# [Collected material]
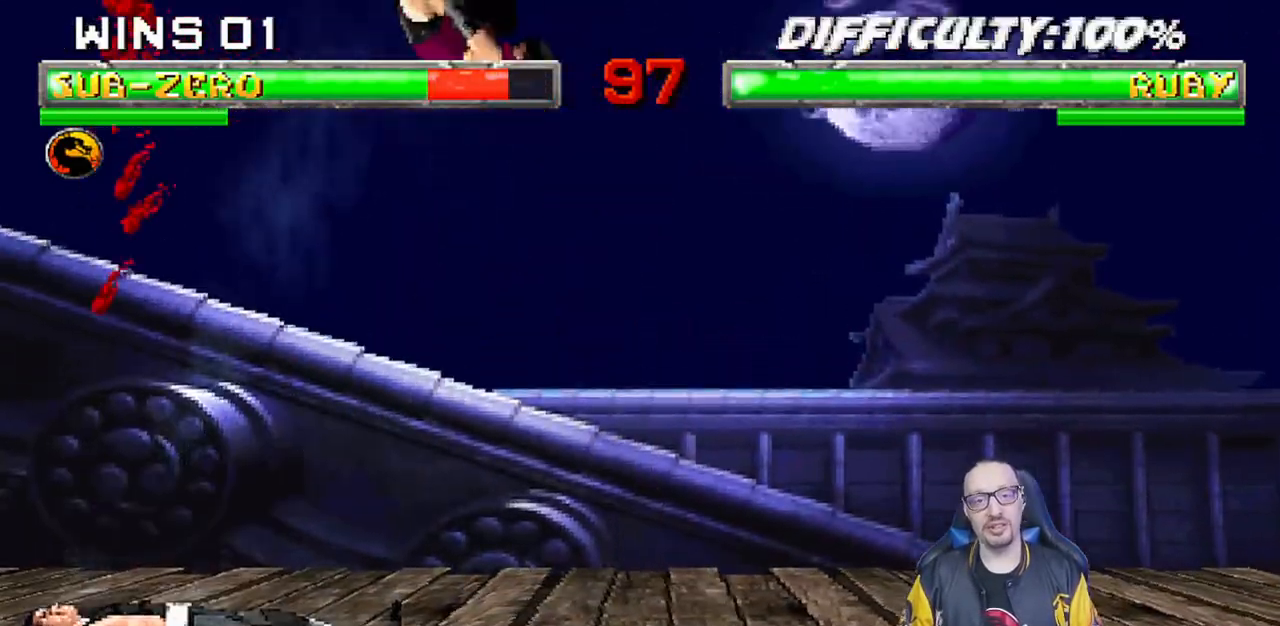
{"dt_ms": 500, "buttons": ["L1", "R1", "DPAD_DOWN", "DPAD_LEFT"], "left_stick": "center", "right_stick": "center"}
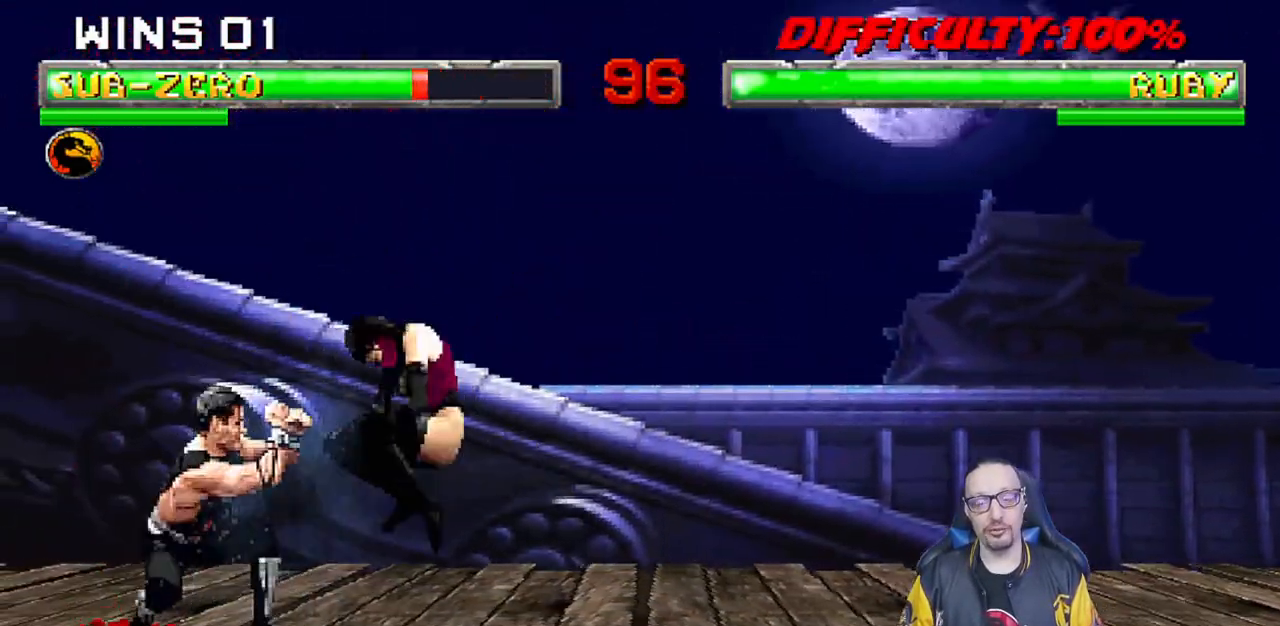
{"dt_ms": 500, "buttons": ["L1", "R1"], "left_stick": "center", "right_stick": "center", "events": [[483, "DPAD_LEFT", "up"], [500, "DPAD_DOWN", "up"]]}
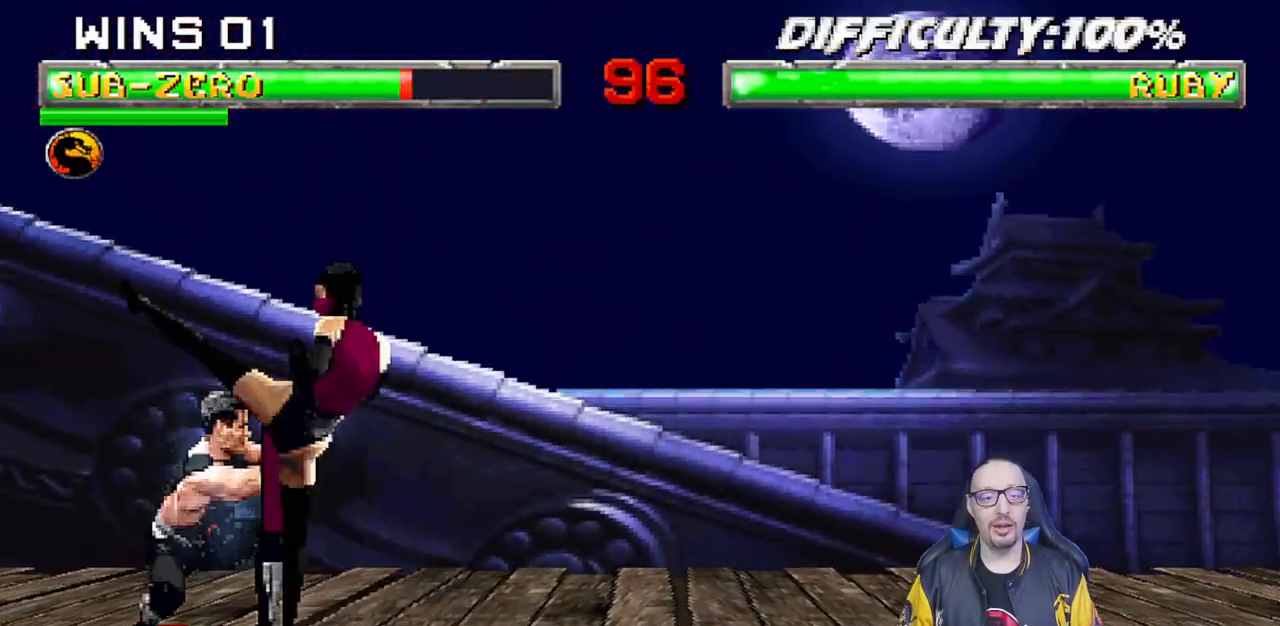
{"dt_ms": 500, "buttons": ["R1"], "left_stick": "center", "right_stick": "center", "events": [[33, "L1", "up"]]}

# [Task to complete]
Output a faithful copy of the data, with each picture left out.

# [Result]
{"dt_ms": 500, "buttons": ["L1", "R1", "DPAD_DOWN", "DPAD_LEFT"], "left_stick": "center", "right_stick": "center"}
{"dt_ms": 500, "buttons": ["L1", "R1"], "left_stick": "center", "right_stick": "center", "events": [[483, "DPAD_LEFT", "up"], [500, "DPAD_DOWN", "up"]]}
{"dt_ms": 500, "buttons": ["R1"], "left_stick": "center", "right_stick": "center", "events": [[33, "L1", "up"]]}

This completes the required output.